Which is what I concluded without using algebra. I tried to illustrate this phenomenon by describing a man walking on a moving conveyor belt. The speed of the belt is analogous to the speed of the river current. If the man places his hat on the conveyor belt and then walks away from it for ten minutes, obviously it will take him another ten minutes to walk back to his hat on the belt. And as the hat on the belt (river) has traveled one mile back to its starting point during those twenty minutes, the conveyor belt (or river) must be moving at three miles per hour.


“If it did, then it wouldn’t be much of a problem.”

Which is what I said originally.




Here is another thought-provoking problem regarding relative motion: Consider a stationary wire with an electrical current flowing through it, and a charged particle moving parallel to the wire. From the standpoint of a stationery observer, a circular magnetic field surrounds the wire, and the charged particle is forced away or toward the wire according to the equation of classical physics: F = qv x B, where F dotes the force on the particle, q the magnitude of the charge, v the velocity of the particle, an B the strength of the magnetic field generated by the current flowing through the wire.

Now consider the same experimental setup from the point of view of an observer moving at the same speed as the charged particle.
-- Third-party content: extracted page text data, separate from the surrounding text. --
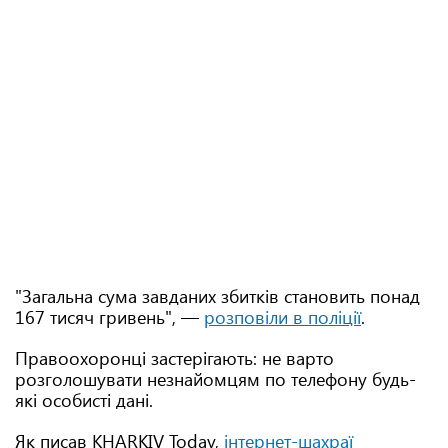
"Загальна сума завданих збитків становить понад
167 тисяч гривень", —
розповіли в поліції
.
Правоохоронці застерігають: не варто
розголошувати незнайомцям по телефону будь-
які особисті дані.
Як писав KHARKIV Today,
інтернет-шахраї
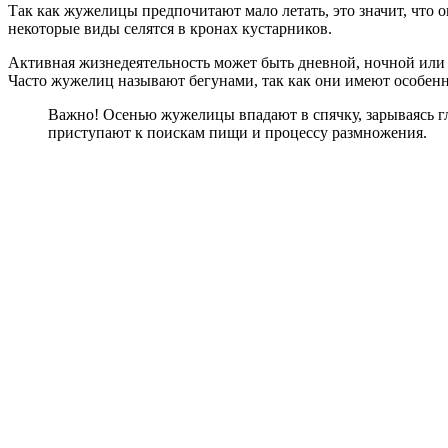
Так как жужелицы предпочитают мало летать, это значит, что 
некоторые виды селятся в кронах кустарников.
Активная жизнедеятельность может быть дневной, ночной или с
Часто жужелиц называют бегунами, так как они имеют особенн
Важно! Осенью жужелицы впадают в спячку, зарываясь глу
приступают к поискам пищи и процессу размножения.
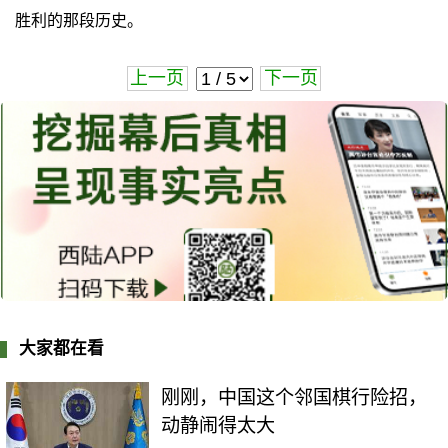
胜利的那段历史。
上一页
下一页
大家都在看
刚刚，中国这个邻国棋行险招，
动静闹得太大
From his point of view, the velocity v of the charged particle is zero, but he still observes the particle to be attracted or repulsed (depending on the direction of current flow) by the wire. How can this be?

It seems to me that any truly observant physicist from the time of publication of Maxwell’s equations in 1865 to the publication of Einstein’s theory of special relativity in 1905 should have been aware that there was something seriously amiss with classical physics. It took Einstein 40 years to make the observation and to be bold enough to publish it. Therein lies his genius.

The key concept here is thate, with respect to the surface of the water, the hat is NOT moving. It is just sitting there on the surface of the water. The entire surface is moving but that is true for both the hat and the man. The only thing that matters is that the man is away from the hat for 20 minutes. It does not matter how far he went away or if he changed speed! ALL that matters is that he dropped the hat one mile from the dock, was away from the hat for 20 minutes, and got back to the hat at the dock. That means the river took 20 minutes to move the hat one mile. Mechaniker’s conveyer belt analogy illustrates the same concept. The man could have gone to the side of the river, had a picnic, and gone back to the hat. 20 minutes and one mile are the only inputs that matter!